Katherine Hirschfeld, is a medical anthropologist who spent time in Cuba examining the healthcare system and author of the book Health, Politics, and Revolution in Cuba Since 1898 published in 2009. In 2018 Professor Hirschfeld in the journal Health Policy and Planning made the case for democratic norms generating better results in public health in “Response to ‘Cuban infant mortality and longevity: health care or repression?’” and analyzed the shortcomings found in Havana’s governing style.

”The regime governs from the top down, as a dynastic military dictatorship that does not permit anyone outside the government—no independent associations of health professionals or journalists—to objectively assess policy outcomes. The role of public media in an autocracy is instead to praise the regime and explain away its failures as the work of real or imagined political enemies. Public information about health trends is correspondingly configured to fit these predetermined narratives.”

This raises some important questions on the continued praise of the healthcare system in Cuba.

Is it because Chile and Costa Rica do not need to set up propaganda and influence operations to justify their existing political systems, because both are democracies and the regime in Havana is not? The claim that Havana’s situation cannot be compared because it has a hostile neighbor in the United States leads to an obvious question: Why not compare Cuba with Taiwan that also has a hostile neighbor in Communist China? The answer is simple because Taiwan has done a better job on public health generally, and especially during the Covid-19 pandemic.

The documentary also raises the issue of doctors sent out on medical missions creating a positive buzz about the Cuban healthcare system, while some Cuban doctors denounce being trafficked and exploited.

However these international missions have an additional dark side. Mary Anastasia O’Grady in her June 14, 2020 column in The Wall Street Journal warned about “Cuban Medical Brigades to Mexico” and more specifically Havana’s “history of using its doctors to propagandize and build intel networks.”

Cuban doctors sent to Venezuela were ordered to deny or ration care to advance Nicolas Maduro’s election prospects reported The New York Times in the March 17, 2019 article, “It Is Unspeakable’: How Maduro Used Cuban Doctors to Coerce Venezuela Voters,” including the denial of needed oxygen to deathly ill patients.

Anything that does not fit the Cuban government’s triumphalist healthcare narrative has been memory holed.

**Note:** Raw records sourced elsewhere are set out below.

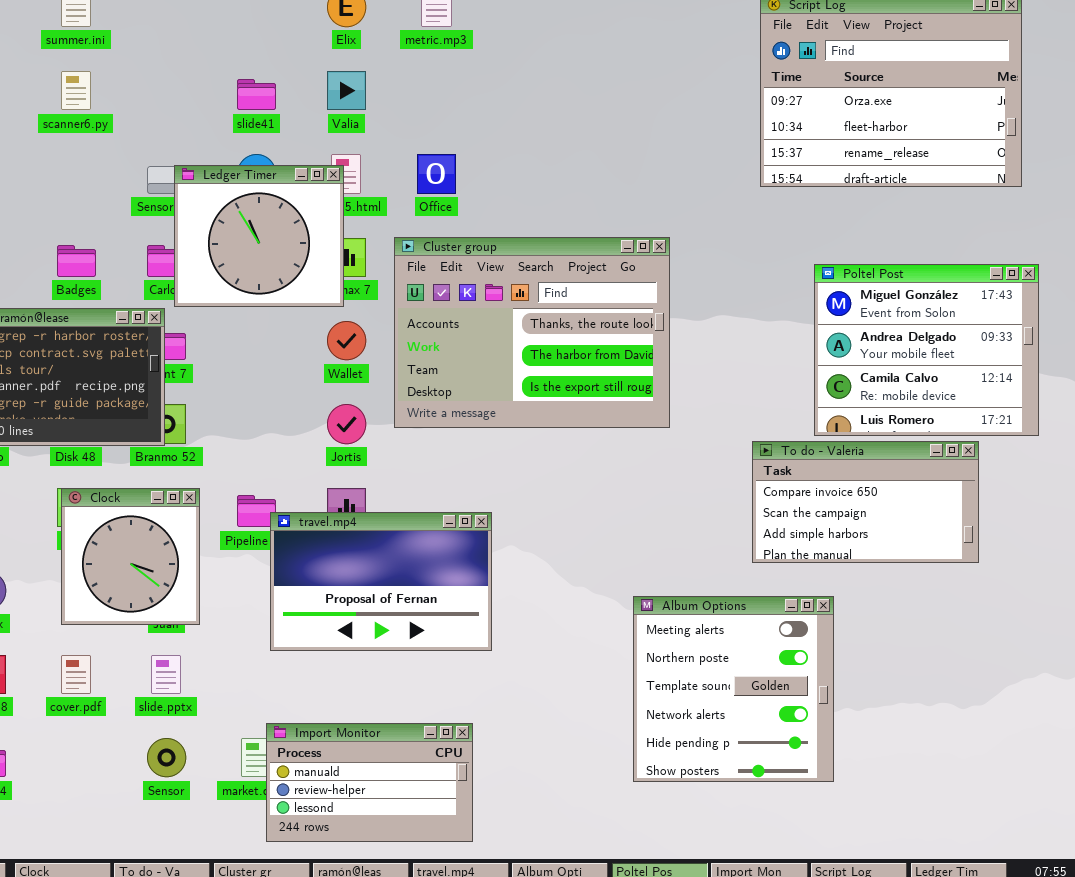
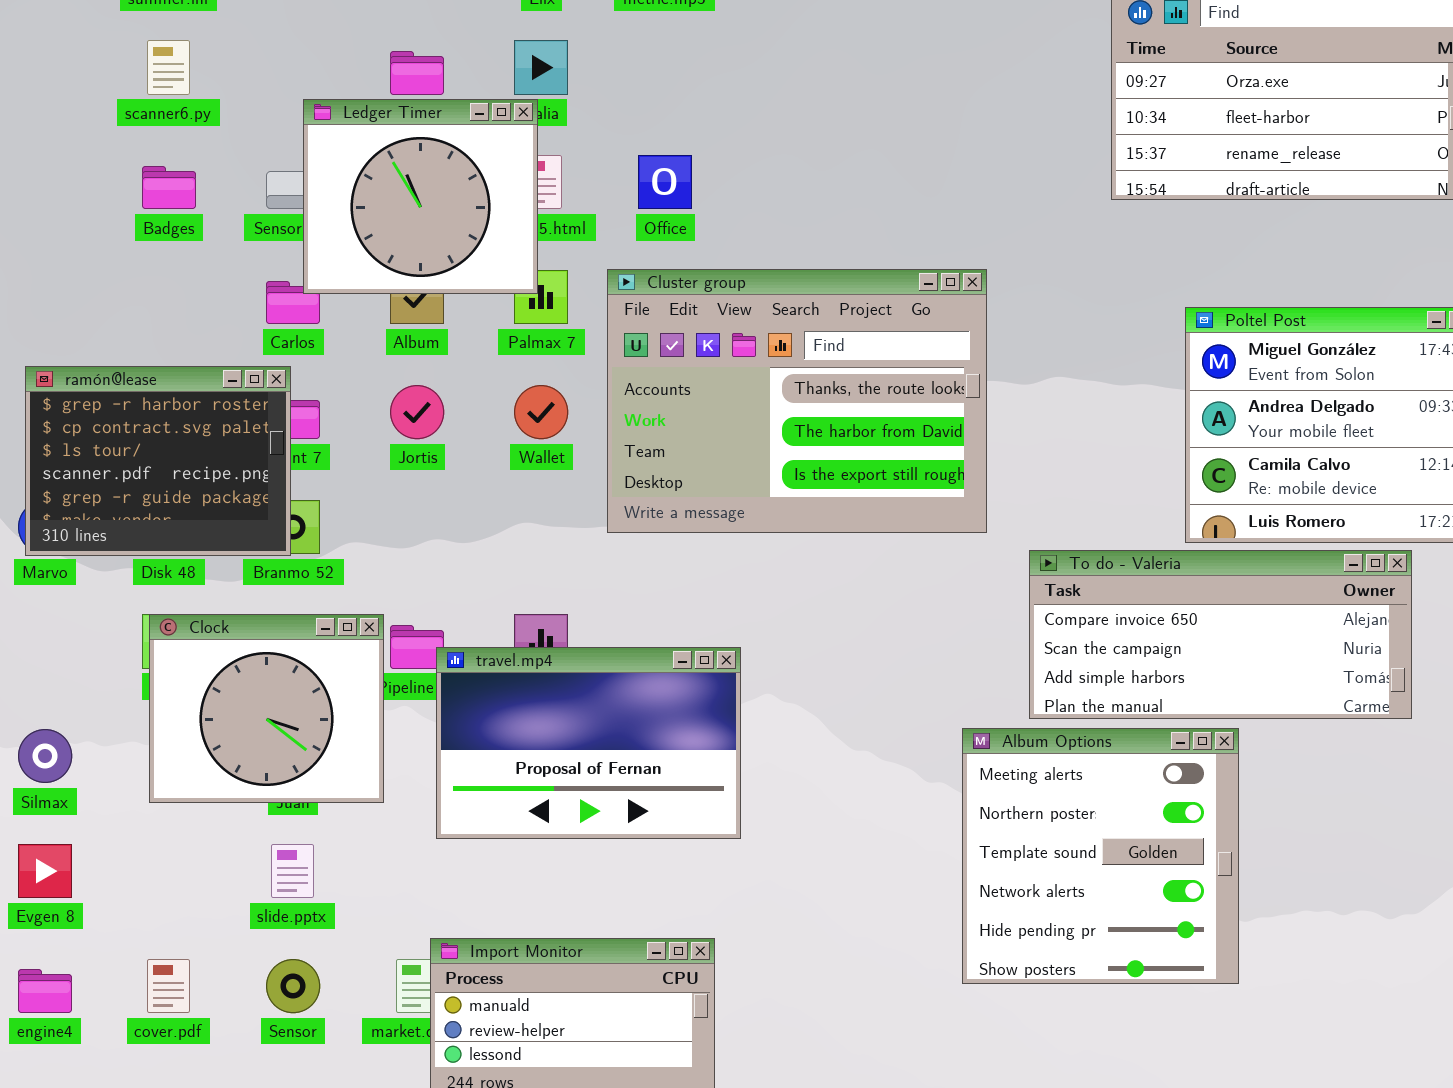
Ledger Timer: [174,165,344,307] -> [303,99,538,294], moved
Badges: [57,245,96,277] -> [142,166,196,209], moved
Jortis: [327,404,366,444] -> [390,385,444,439], moved
To do - Valeria: [752,441,979,563] -> [1029,550,1412,719], resized
Clock: [61,488,200,625] -> [149,614,384,803], resized
Album Options: [633,596,834,782] -> [962,728,1239,984], moved
cover.pdf: [61,655,91,694] -> [147,959,190,1013], moved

For example, in January 2010 pictures smuggled out of the Cuban psychiatric hospital Mazorra revealed that patients were dying of exposure to the elements, and had suffered greatly through their time there. Claudia Cadelo, now exiled out of Cuba, wrote in 2010 her reaction to seeing this photos:

When I opened the little folder called “Mazorra” a series of monstrosities hit me in the face and I couldn’t stop looking at the cruel graphic testimony. A friend who is a doctor visited and while he analyzed images I didn’t have the courage to look at, expressions like, “Holy Virgin Mary, Blessed God, What in God’s name is this?” issued from his outraged throat, mixed with obscure pathologies and the names of diseases both treatable and curable. Enormous livers, tubercular lungs, and wormy intestines are the proof, Senora Arlin, of the sacredness of life in Cuba. Meanwhile The Roundtable throws a fit because the death of Orlando Zapata Tamayo has unmasked a crumbling public health system, and they try to cover up the disgrace of seeing soldiers dragging and beating a group of women dressed in white with flowers in their hands. I ask myself, Gentlemen Journalists, when will they explain to Cubans the reasons why twenty-six mentally incapacitated people died in inhumane conditions during their confinement in Mazorra?

Havana was forced to acknowledge what had happened thanks to the still unknown whistleblower and courageous independent journalists who made the images public. The New York Times reported on January 15, 2020 that “26 patients at a mental hospital died during a cold snap this week, the government said Friday. A Health Ministry communiqué blamed “prolonged low temperatures that fell to 38 degrees.”

Three of 26 patients who died of exposure in 2010 in Cuba

Will the myth of Cuban healthcare under Castroism finally be recognized by the mainstream media and the Academy?